Margaret ‘Molly’ Brown, one of the lifeboat survivors of the Titanic’s sinking in 1912, and daughter of Irish immigrants rose to fame following the ship’s disaster through her dedication to social work.
Now, as the centenary of the Titanic approaches, a museum in Denver, Colorado provides a closer look into the now famous Molly Brown.
Colleen Slevin for the Associated Press tells the story of Margaret ‘Molly’ Brown, and the research that has gone into her life in hopes of separating myth from reality.
Brown was born in 1867 to Irish immigrants in Hannibal, Missouri. Years before she sailed on the Titanic, her and her then-husband struck it rich through a Colorado gold-mine, granting Brown the freedom for to travel and, consequently, learn. Though only attaining an eighth-grade education, Brown spoke several languages, which would come to serve her well on the Titanic. In the years following the sinking of the Titanic, Brown went on to fight for both women’s suffrage and labor rights.
Prior to setting sail on the Titanic, Brown was well-known for her social work such as fundraising to build Immaculate Conception Cathedral and mountain camps for poor children and orphans. Her social work both continued and intensified following the sinking of the Titanic.
Oddly enough, Brown was never referred to as Molly during her lifetime, nor was did she ever refer to herself as ‘unsinkable’ according to her biographer biographer Kristen Iversen, author of ‘Molly Brown: Unraveling the Myth.’ The nickname Molly was traced to a gossip columnist in Denver who may have reportedly been angry that Brown chose to tell her Titanic survival story to a Rhode Island newspaper.

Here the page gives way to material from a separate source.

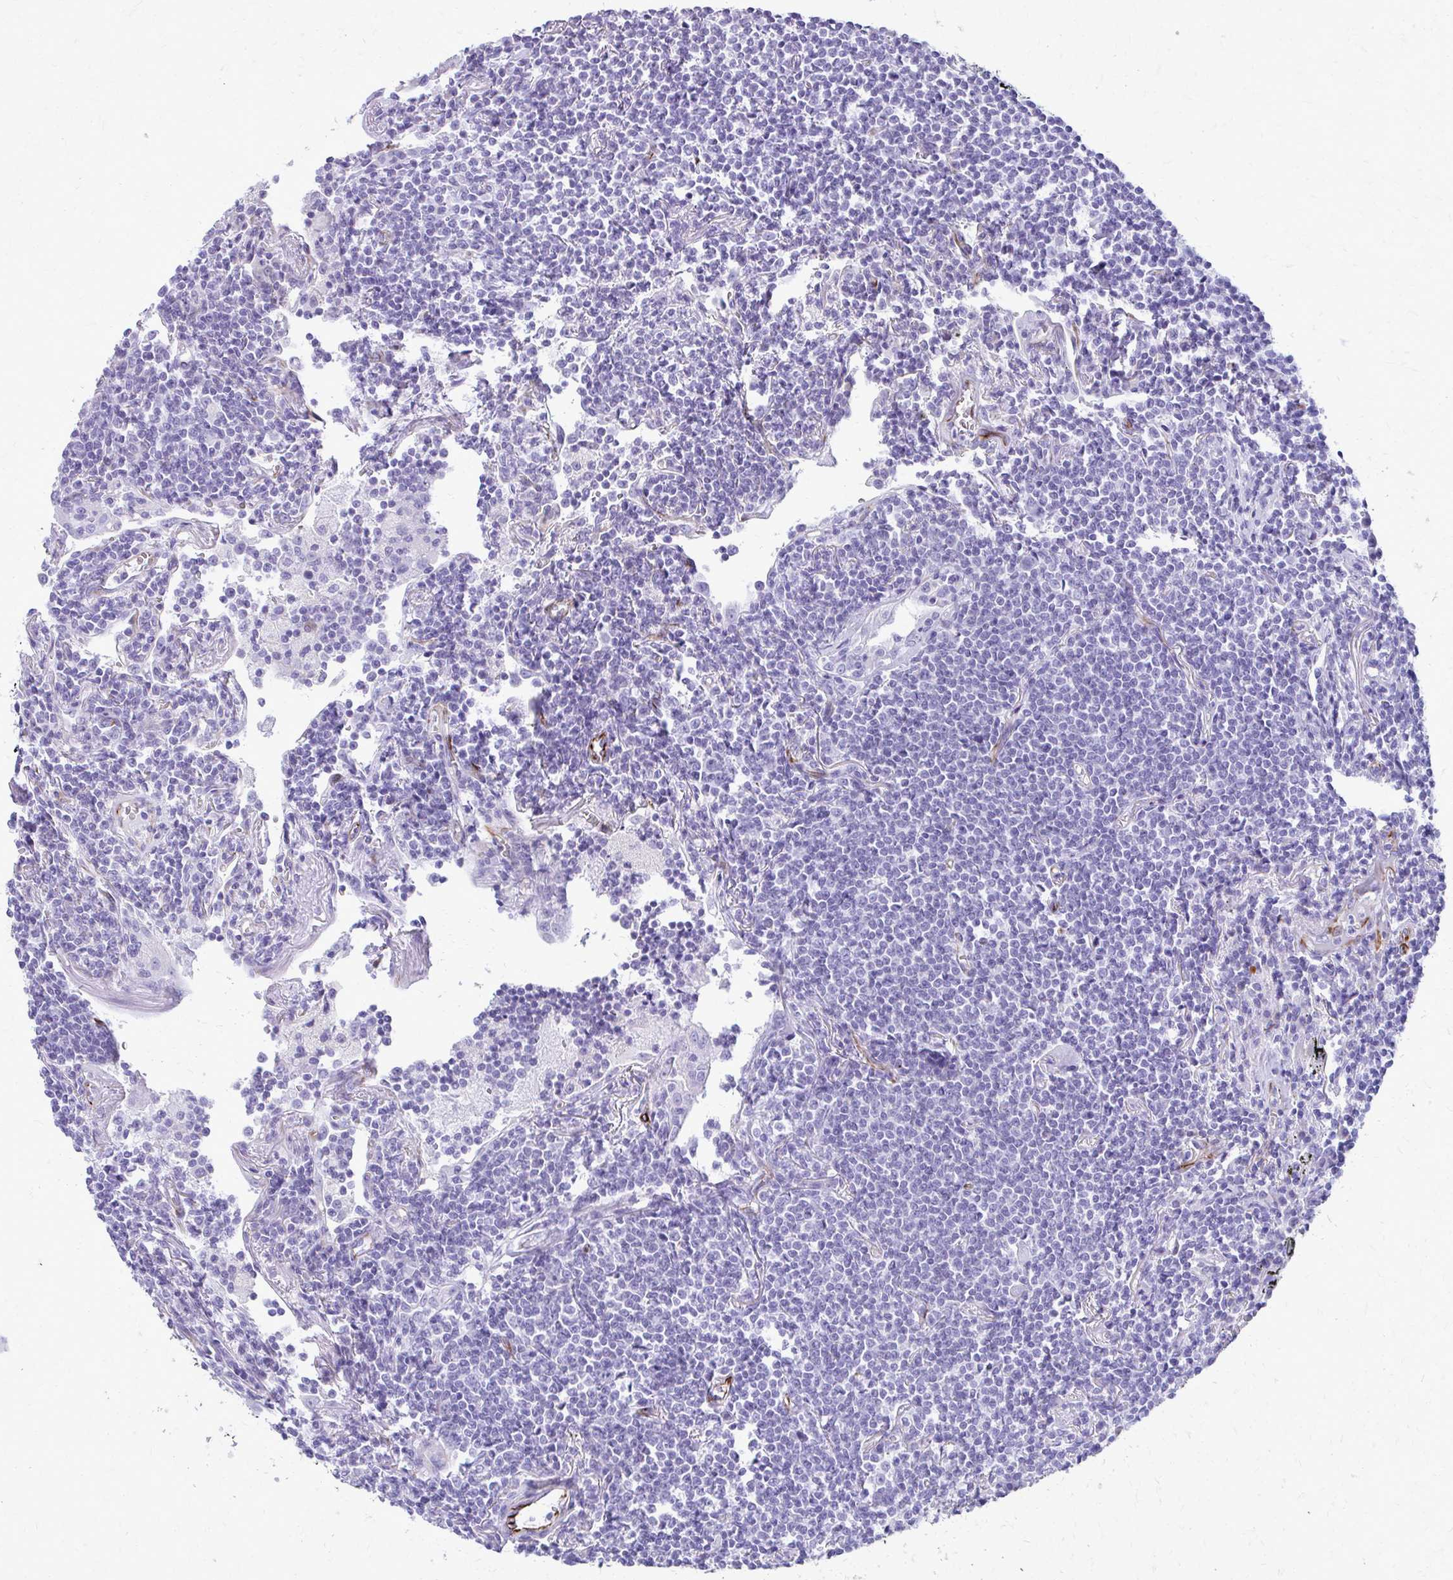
{"staining": {"intensity": "negative", "quantity": "none", "location": "none"}, "tissue": "lymphoma", "cell_type": "Tumor cells", "image_type": "cancer", "snomed": [{"axis": "morphology", "description": "Malignant lymphoma, non-Hodgkin's type, Low grade"}, {"axis": "topography", "description": "Lung"}], "caption": "IHC micrograph of neoplastic tissue: human malignant lymphoma, non-Hodgkin's type (low-grade) stained with DAB (3,3'-diaminobenzidine) demonstrates no significant protein staining in tumor cells. The staining is performed using DAB brown chromogen with nuclei counter-stained in using hematoxylin.", "gene": "TRIM6", "patient": {"sex": "female", "age": 71}}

The image of Brown as a “gun-packing, wisecracking former saloon girl” rose from two books that were written about her life in the 1930s, and later gave way to her characterization in plays and films, most notably, James Cameron’s 1997 mega-hit ‘Titanic’ in which she was portrayed by Kathy Bates.
Brown, having separated from her husband, had been vacationing in Egypt alongside John Jacob Astor and his wife when she got word that her grandson back in the U.S. had fallen ill. Cutting her Egyptian trip short, she made her way to France to board the Titanic, where the ship had made a stop to gather both passengers and supplies before continuing to Ireland and then ultimately full-sail ahead.
Writing of her Titanic experience, Brown said that she watched from the deck after the now infamously struck an iceberg and was later thrown into a lifeboat. Together with mostly other women, Brown paddled all through the night until they found the rescue ship Carpathia.
In the wake of the Titanic disaster, Brown was instrumental in helping to organize and raise funds from rich Titanic passengers. The aid went to poorer passengers stranded after the sinking and to ensure they had a place to go upon arrival in New York City.
Later, Brown would go on to help relief efforts during World War I, and ran for a seat in the Senate in 1914, six years before women achieved the right to vote in America.
Brown died in 1932 in New York while pursuing another passion, acting.
Now, Denver, Colorado remembers the strong-willed Margaret Brown at a museum, The Molly Brown House Museum. The former home of Brown herself, the museum offers educational tours and an inside look at first-hand artifacts from Brown’s life, including an insurance claim she filed after the sinking of the Titanic.
Gearing up for the centenary of the Titanic, the museum is offering Titanic-themed tours. In addition, the museum will be hosting a six-course meal, like first-class ship passengers might have had, on April 14 at Denver’s historic Oxford Hotel, which will feature attendance by Brown’s great-granddaughter Muffet Laurie Brown. Plans are in motion to host a more affordable ‘Steerage Class Shindig’ which will feature Irish music.